Comme souvent dans les moments où tout semblait perdu, une idée fulgurante me vint à
l’esprit : pourquoi ne pas vendre la licence d’exploitation de l’établissement ? Cette parade
me permettrait de financer des travaux de transformation pour convertir le Loup blanc en
maison d'habitation dont je ferais ma résidence principale. Ne sachant plus que faire ni où
aller depuis mon retour d’Amsterdam, je m’accrochai fermement à cette idée.
Forcée à une détermination qu’inspirait mon désespoir, je m’employai, dans les jours qui
suivirent, à mettre ce projet à exécution. Après quelques virées et coups de téléphone
exploratoires, je dénichai finalement l’oiseau rare qui, en échange de la licence, exécuterait
très rapidement les travaux nécessaires à mon installation. Tout le rez-de-chaussée allait être
transformé.
La petite salle à manger de l'ex-restaurant fut vidée entièrement de ses tables et chaises pour
devenir ma chambre à coucher. Juste à côté, le bar qui avait vu défiler tant de clients fut
abattu, laissant place à un bel espace consacré à la cuisine. On ne toucha pas au grand
fourneau Godin, chapeauté de sa hotte de cuivre, en place depuis l'achat du Loup blanc, qui
fut facilement nettoyé et remis à neuf. Une belle et solide table de bois massif et quatre
chaises marquèrent le centre de cet espace, cuisine montagnarde pleine de caractère. La
grande salle du fond fut elle aussi complètement vidée, transformée en un vaste salon pourvu
d’une imposante cheminée. L'étage supérieur de la maison servit de débarras pour tout ce
dont, momentanément, je n’avais pas besoin. Une fois les travaux menés et assez rapidement
achevés, l'endroit était devenu tout à fait agréable. En dépit des bouleversements tout récents
qui chahutaient encore mon cœur, j’espérais couler dans cette toute nouvelle habitation
repensée et réhabilitée des jours tranquilles et heureux. Avec mon inépuisable vitalité, je
reprenais peu à peu courage et confiance en moi, m’installant dans ce que j’appelais « ma
cabane au Canada ». Mais mon installation dans la région et dans cette maison nouvellement
rénovée ne fut pas forcément vue d’un bon œil par tout le monde.

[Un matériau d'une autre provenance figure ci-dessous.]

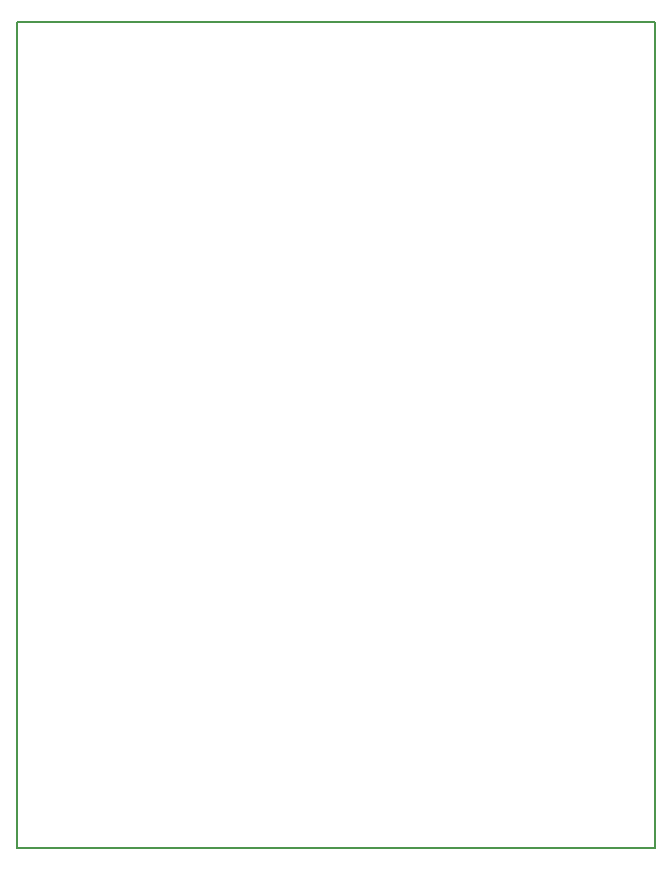
<source format=gko>
G04 DipTrace 2.3.1.0*
%INBoardOutline.gbr*%
%MOMM*%
%ADD11C,0.14*%
%FSLAX53Y53*%
G04*
G71*
G90*
G75*
G01*
%LNBoardOutline*%
%LPD*%
X10000Y80000D2*
D11*
X64000D1*
Y10000D1*
X10000D1*
Y80000D1*
M02*

</source>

Il fallait encore traduire en termes juridiques la rupture officielle du contrat qui me liait
toujours à Fabien. Que je le veuille ou non, je restais son épouse. Le 6 octobre 1982, une
séparation de corps et de biens fut entérinée par la justice. Aux termes de ce jugement, Fabien
reprenait à lui seul la maison de St-Gy et je devenais seule propriétaire du Loup blanc.
A trente-cinq ans, déjà trop vieille pour le spectacle, - j’avais caressé pourtant l’idée de le
reprendre -, je me restructurais comme je le pouvais, trop lasse pour entreprendre quoi que ce
fût de consistant avec le feu sacré qui m’animait jadis dans toute entreprise. Je laissais
derrière moi l’idée farfelue de me produire à nouveau dans un quelconque cabaret ; d’ailleurs,
beaucoup n’existaient même plus.
Je devais maintenant quoi qu’il arrive continuer à vivre et subvenir à mes besoins.